# Prompt A
From the rugby article, reproduce word for word the part that opens with the words containing "But Burger, as" and closes with "game he plays.".
# Prompt B
Name every person the rugby article mentions by name.

# Text provided
════════════════

Cape Town – Jake White believes fetchers are good for pulling beers out of the fridge… his successor Peter de Villiers’ choice of beverage is unclear but it seems they clink glasses in agreement philosophically.

For the whippet-like, low-flying, burrowing, stealing and spoiling No 6 is a beast that remains pretty blatantly surplus to modern Springbok requirement.

That was one of the most salient observations you could make after the announcement on Monday evening of the 28-strong national squad for the three-Test series against the British and Irish Lions.

Yes, Schalk Burger is predictably in the mix, very clearly earmarked to wear that number out of the tunnel, and a big school of thought will cry “why not?” considering his legacy of luminary achievement for his country.

But Burger, as we also know, is no fetcher in the truest sense - he’s a broad and tallish unit - and this has not been the Incredible Schalk’s most epic year thus far individually, in a misfiring Stormers side.

Indeed, nobody should be instantly branded anti-Burger for just beginning to contemplate in 2009 whether his finest years lie behind rather than ahead of him: rugby’s unprecedented collision aspect these days tends to translate into shorter “peaks” for players in certain positions, and the great blond combatant has had more than his fair share of extreme physical battery because of the no-prisoners game he plays.

Of course there’s every chance he will explode from the stalls against the Lions as bellicose and uncompromising as ever.

════════════════

# Dataset content
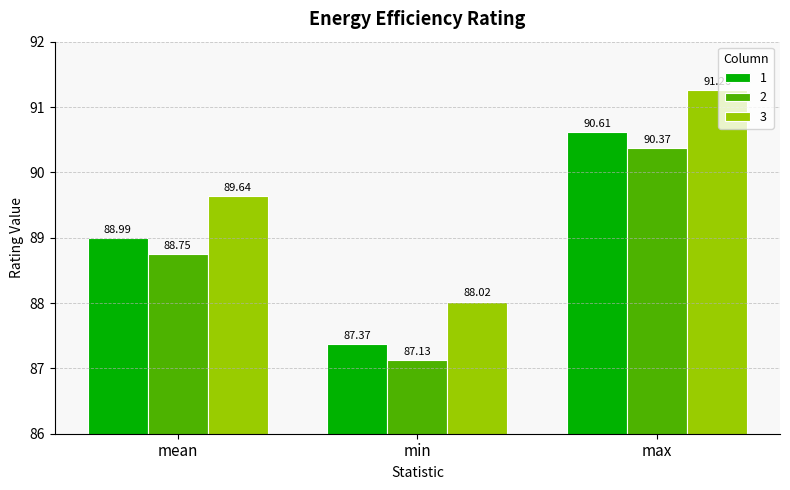

True or false: 3 has a value of 155.2 at mean.

False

════════════════

# Your solution A
But Burger, as we also know, is no fetcher in the truest sense - he’s a broad and tallish unit - and this has not been the Incredible Schalk’s most epic year thus far individually, in a misfiring Stormers side.

Indeed, nobody should be instantly branded anti-Burger for just beginning to contemplate in 2009 whether his finest years lie behind rather than ahead of him: rugby’s unprecedented collision aspect these days tends to translate into shorter “peaks” for players in certain positions, and the great blond combatant has had more than his fair share of extreme physical battery because of the no-prisoners game he plays.

# Your solution B
Jake White, Peter de Villiers, Schalk Burger